**Requirement 1**
Answer these from the election-procedure excerpt, one line each:
(a) Who makes up the Nominating and Election committee for the Board?
(b) On what day do newly elected Board members take office?
(c) How many qualified members' signatures must a nominating petition carry at minimum?
**Requirement 2**
In the rows below, switch "glasses" to "tumblers" in the lines starting at the one containing "Q: How many bottles are there on" and ending at the one containing "Count of wine bottles in the wine coolers: 40", with everything else unchanged. Return only those lines.

**Page excerpt**
□ □ □ □
In the Board’s discretion vacancies in the office of the Chairman prior to the normal expiration of a full term may be filled by the Chairman-Elect and Vice Chairman automatically moving up to the next higher office for the remaining unexpired term. In that event, the board of Directors by majority vote shall then fill the office of the Vice Chairman. Upon completion of the unexpired term, succession and election of officers shall proceed as discussed in Article IV -1. If a Chairman-Elect moves up to fill an unexpired term as Chairman, he or she is eligible to serve an additional full term as Chairman.

ARTICLE V- ELECTION PROCEDURE FOR BOARD MEMBERS

Section 1

A committee composed of the Board members who are rotating off the Board and the Executive committee shall be the Nominating and Election committee for the Board.

Section 2

The time table for election of the Board members shall be as follows: (1) the Nominating and Election Committee shall meet no later than the first Thursday in May to begin the nomination process. (2) The Nominating committee shall publish a slate of nominees to the membership of the Chamber no later than the day following the regularly scheduled Board Meeting for the month of May. (3) If no petition is filed as provided in Paragraph B of this Section, then the nominated Candidates shall be declared elected by the Board at the Board’s next regular monthly board Meeting. (4) If a valid petition is filed then the nominating Committee shall prepare a ballot with the names of all candidates arranged in alphabetical order and shall be mailed a ballot with the names of all properly nominated candidates for Director, by the Monday following the first Thursday in June. All ballots for Director must be received in the Chamber office by 4:00 p.m. local time on the third Thursday in June. (5) The Nominating committee shall immediately count the ballots at the Chamber office and issue a report of its finding to the Board of Directors at its next regularly scheduled monthly Board Meeting. The Board of Directors shall declare the number of candidates with greatest number of votes as being elected Director. The newly elected Board members shall take office the first day of July.

A. Nominations: The Nominating and Election Committee shall present to the Chairman a slate of candidates necessary to fill the appropriate vacancies to serve three-year terms to replace the Directors whose regular terms are expiring. Each candidate must be in good standing and must have agreed to accept the responsibility of a directorship.

B. Nomination by Petition: Additional names of candidates for directors can be nominated by petition bearing the genuine signatures of at least ten (10) qualified members of the Chamber. Such petition shall be filed with Nominating committee within ten (10) days after notice has been given of the names of those nominated. The determination of the Nominating and Election committee as to the legality of the petition (s) shall be final.

C. Determination: If no petition is filed within the designated period, the nominations shall be closed and the nominated slate of (number of vacancies) candidates shall be declared elected by the board of directors at their regular monthly Board meeting.
□ □ □ □
**Given entries**
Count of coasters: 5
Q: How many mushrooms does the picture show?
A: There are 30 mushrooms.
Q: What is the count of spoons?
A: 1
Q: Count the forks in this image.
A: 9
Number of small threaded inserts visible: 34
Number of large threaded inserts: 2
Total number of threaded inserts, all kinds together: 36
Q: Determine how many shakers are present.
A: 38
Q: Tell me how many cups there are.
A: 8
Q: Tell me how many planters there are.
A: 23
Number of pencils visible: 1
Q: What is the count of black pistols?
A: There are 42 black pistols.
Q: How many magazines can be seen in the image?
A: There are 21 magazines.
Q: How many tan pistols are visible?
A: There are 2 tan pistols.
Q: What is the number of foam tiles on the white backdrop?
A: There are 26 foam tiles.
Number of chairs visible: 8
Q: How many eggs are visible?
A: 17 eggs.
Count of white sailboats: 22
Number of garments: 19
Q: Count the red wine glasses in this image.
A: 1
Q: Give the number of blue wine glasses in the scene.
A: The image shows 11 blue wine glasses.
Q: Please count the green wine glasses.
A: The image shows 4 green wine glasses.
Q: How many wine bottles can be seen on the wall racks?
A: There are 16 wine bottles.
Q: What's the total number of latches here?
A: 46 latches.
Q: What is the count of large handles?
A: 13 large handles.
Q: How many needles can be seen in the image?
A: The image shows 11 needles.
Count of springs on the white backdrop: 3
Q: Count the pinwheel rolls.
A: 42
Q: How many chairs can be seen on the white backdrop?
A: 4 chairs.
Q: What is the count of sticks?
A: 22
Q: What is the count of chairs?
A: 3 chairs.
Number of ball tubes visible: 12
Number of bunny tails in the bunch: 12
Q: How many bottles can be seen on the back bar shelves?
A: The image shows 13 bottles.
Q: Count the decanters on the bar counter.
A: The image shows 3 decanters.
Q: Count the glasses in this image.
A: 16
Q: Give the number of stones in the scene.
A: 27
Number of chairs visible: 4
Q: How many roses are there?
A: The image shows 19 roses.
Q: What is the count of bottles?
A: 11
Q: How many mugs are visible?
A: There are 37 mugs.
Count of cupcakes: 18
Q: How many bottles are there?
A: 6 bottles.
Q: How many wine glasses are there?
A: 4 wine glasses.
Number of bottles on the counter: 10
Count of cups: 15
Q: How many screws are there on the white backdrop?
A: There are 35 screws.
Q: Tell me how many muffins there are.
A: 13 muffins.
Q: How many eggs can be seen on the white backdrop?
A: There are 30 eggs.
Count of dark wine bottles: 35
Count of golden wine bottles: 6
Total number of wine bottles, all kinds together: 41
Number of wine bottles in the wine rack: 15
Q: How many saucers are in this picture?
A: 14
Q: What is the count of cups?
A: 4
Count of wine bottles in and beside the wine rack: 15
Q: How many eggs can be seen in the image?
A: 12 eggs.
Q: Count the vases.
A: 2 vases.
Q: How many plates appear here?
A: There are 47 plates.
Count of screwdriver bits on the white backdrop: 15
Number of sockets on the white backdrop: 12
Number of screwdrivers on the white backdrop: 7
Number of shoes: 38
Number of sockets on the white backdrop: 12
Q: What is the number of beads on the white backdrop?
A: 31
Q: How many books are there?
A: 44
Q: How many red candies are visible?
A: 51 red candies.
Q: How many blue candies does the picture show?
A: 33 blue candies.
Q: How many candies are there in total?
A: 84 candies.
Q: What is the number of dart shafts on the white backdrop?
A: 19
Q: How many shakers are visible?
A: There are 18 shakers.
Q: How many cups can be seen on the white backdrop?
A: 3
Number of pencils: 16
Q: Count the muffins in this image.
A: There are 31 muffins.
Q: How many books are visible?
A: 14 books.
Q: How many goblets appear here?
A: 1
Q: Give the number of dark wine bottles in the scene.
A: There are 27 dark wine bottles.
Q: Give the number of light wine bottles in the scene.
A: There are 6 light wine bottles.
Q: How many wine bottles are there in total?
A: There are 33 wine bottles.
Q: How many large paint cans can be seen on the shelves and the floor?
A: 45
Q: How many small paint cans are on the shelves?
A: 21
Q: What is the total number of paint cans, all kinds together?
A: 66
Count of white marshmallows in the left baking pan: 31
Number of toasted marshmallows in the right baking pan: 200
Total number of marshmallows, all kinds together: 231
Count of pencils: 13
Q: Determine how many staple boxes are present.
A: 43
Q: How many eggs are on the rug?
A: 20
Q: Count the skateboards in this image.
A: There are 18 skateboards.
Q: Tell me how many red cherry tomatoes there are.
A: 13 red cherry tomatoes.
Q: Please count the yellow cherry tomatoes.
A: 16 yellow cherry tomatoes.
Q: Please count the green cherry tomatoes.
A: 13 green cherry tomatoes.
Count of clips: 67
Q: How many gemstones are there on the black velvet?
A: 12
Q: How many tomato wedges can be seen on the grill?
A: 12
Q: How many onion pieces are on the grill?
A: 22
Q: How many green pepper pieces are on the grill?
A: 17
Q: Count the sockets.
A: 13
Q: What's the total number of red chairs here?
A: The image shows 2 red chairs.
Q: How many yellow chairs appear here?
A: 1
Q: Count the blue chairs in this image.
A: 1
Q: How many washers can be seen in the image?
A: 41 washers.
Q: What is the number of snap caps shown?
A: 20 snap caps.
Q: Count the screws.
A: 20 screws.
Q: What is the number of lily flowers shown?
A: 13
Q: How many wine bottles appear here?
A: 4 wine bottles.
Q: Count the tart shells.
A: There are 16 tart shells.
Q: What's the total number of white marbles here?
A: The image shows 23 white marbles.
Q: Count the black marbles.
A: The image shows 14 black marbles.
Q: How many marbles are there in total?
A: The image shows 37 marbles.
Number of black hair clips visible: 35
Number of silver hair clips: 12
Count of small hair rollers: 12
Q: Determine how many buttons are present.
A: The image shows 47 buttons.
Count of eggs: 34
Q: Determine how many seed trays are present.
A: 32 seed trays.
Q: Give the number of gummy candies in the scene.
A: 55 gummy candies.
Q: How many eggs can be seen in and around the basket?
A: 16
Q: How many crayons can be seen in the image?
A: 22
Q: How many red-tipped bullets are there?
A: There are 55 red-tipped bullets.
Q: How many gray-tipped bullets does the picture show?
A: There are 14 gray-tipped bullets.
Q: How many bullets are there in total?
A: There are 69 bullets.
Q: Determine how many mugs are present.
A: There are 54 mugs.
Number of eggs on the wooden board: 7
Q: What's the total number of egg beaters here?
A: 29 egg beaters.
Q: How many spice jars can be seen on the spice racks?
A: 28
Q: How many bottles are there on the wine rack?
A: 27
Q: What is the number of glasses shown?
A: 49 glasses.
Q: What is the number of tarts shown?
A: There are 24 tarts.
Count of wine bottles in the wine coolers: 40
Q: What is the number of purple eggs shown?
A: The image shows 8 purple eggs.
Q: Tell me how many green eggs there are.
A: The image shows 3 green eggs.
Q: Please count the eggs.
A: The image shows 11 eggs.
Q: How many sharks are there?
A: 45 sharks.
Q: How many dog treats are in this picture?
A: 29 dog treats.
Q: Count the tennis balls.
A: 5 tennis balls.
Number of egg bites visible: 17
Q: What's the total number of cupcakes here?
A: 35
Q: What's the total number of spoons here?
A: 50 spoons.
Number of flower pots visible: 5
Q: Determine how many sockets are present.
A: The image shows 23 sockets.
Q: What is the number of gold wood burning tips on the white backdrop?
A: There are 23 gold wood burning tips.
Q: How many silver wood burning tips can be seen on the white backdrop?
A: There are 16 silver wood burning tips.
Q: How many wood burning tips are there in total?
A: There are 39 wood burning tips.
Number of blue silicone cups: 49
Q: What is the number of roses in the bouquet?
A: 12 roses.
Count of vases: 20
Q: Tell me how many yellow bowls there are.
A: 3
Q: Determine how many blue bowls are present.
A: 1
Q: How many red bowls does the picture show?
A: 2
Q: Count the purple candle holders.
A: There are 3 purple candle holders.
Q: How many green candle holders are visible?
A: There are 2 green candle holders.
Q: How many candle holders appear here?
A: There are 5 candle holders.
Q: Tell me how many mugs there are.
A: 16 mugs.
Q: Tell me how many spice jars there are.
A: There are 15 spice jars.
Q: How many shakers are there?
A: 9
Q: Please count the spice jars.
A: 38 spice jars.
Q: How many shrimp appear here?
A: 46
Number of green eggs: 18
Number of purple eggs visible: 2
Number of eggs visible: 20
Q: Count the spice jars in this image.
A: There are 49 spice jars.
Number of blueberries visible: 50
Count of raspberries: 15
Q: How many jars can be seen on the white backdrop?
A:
□ □ □ □
**Exercise answer 1**
(a) The Board members who are rotating off the Board and the Executive committee.
(b) The first day of July.
(c) At least ten (10).

**Exercise answer 2**
Q: How many bottles are there on the wine rack?
A: 27
Q: What is the number of tumblers shown?
A: 49 tumblers.
Q: What is the number of tarts shown?
A: There are 24 tarts.
Count of wine bottles in the wine coolers: 40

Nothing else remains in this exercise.